### Supplied material
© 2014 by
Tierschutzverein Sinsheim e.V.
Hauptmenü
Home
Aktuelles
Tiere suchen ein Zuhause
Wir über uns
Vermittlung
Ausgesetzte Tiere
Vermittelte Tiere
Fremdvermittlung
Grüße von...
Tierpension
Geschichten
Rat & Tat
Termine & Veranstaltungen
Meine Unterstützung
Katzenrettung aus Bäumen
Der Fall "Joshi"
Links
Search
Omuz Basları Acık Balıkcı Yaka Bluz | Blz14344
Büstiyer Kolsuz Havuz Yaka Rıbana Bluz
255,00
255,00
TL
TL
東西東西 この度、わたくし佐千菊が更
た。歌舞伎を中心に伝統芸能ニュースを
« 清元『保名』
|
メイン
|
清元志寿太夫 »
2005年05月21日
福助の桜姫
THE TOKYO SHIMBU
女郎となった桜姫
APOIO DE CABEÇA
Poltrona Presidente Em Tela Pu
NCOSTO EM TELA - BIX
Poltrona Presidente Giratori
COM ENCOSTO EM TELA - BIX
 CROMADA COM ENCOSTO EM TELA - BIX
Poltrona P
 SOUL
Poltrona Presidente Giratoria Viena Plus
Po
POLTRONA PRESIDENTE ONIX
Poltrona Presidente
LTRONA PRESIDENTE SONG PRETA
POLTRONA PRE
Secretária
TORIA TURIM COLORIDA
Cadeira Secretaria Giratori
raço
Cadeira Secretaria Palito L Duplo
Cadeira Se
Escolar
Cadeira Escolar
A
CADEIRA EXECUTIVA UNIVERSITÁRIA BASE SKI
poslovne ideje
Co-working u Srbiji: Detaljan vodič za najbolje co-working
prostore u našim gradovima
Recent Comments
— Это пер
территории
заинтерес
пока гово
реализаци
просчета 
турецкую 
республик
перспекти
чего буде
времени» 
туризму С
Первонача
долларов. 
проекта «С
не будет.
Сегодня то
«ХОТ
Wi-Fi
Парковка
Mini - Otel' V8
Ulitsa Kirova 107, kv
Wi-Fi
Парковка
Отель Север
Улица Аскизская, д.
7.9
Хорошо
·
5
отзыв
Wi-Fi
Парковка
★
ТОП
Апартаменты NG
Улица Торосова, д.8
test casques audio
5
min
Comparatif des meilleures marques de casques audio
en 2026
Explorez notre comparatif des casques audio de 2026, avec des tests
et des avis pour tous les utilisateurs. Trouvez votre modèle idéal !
---
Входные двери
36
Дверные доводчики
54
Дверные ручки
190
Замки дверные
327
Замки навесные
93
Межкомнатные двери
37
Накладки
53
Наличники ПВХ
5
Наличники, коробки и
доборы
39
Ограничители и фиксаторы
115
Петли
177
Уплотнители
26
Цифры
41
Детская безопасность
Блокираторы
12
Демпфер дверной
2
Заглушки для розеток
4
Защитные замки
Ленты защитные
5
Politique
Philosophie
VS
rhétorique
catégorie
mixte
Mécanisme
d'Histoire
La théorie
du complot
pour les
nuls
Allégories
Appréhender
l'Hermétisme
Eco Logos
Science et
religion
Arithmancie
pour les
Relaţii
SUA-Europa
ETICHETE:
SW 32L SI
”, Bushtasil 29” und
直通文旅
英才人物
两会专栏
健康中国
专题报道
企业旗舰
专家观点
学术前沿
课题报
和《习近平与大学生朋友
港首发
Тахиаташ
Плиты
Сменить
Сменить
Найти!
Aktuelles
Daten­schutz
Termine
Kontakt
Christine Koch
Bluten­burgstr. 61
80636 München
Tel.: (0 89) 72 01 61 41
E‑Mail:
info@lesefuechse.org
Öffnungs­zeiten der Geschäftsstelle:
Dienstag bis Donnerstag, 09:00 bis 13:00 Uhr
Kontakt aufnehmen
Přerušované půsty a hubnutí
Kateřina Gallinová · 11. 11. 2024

### Exercise goal
Please update the lines from the one containing "Входные двери" down to the one containing "Kateřina Gallinová · 11. 11. 2024", changing "Сменить" to "Изменить" and leaving everything else as it is. Return only those lines.

### Answer space
Входные двери
36
Дверные доводчики
54
Дверные ручки
190
Замки дверные
327
Замки навесные
93
Межкомнатные двери
37
Накладки
53
Наличники ПВХ
5
Наличники, коробки и
доборы
39
Ограничители и фиксаторы
115
Петли
177
Уплотнители
26
Цифры
41
Детская безопасность
Блокираторы
12
Демпфер дверной
2
Заглушки для розеток
4
Защитные замки
Ленты защитные
5
Politique
Philosophie
VS
rhétorique
catégorie
mixte
Mécanisme
d'Histoire
La théorie
du complot
pour les
nuls
Allégories
Appréhender
l'Hermétisme
Eco Logos
Science et
religion
Arithmancie
pour les
Relaţii
SUA-Europa
ETICHETE:
SW 32L SI
”, Bushtasil 29” und
直通文旅
英才人物
两会专栏
健康中国
专题报道
企业旗舰
专家观点
学术前沿
课题报
和《习近平与大学生朋友
港首发
Тахиаташ
Плиты
Изменить
Изменить
Найти!
Aktuelles
Daten­schutz
Termine
Kontakt
Christine Koch
Bluten­burgstr. 61
80636 München
Tel.: (0 89) 72 01 61 41
E‑Mail:
info@lesefuechse.org
Öffnungs­zeiten der Geschäftsstelle:
Dienstag bis Donnerstag, 09:00 bis 13:00 Uhr
Kontakt aufnehmen
Přerušované půsty a hubnutí
Kateřina Gallinová · 11. 11. 2024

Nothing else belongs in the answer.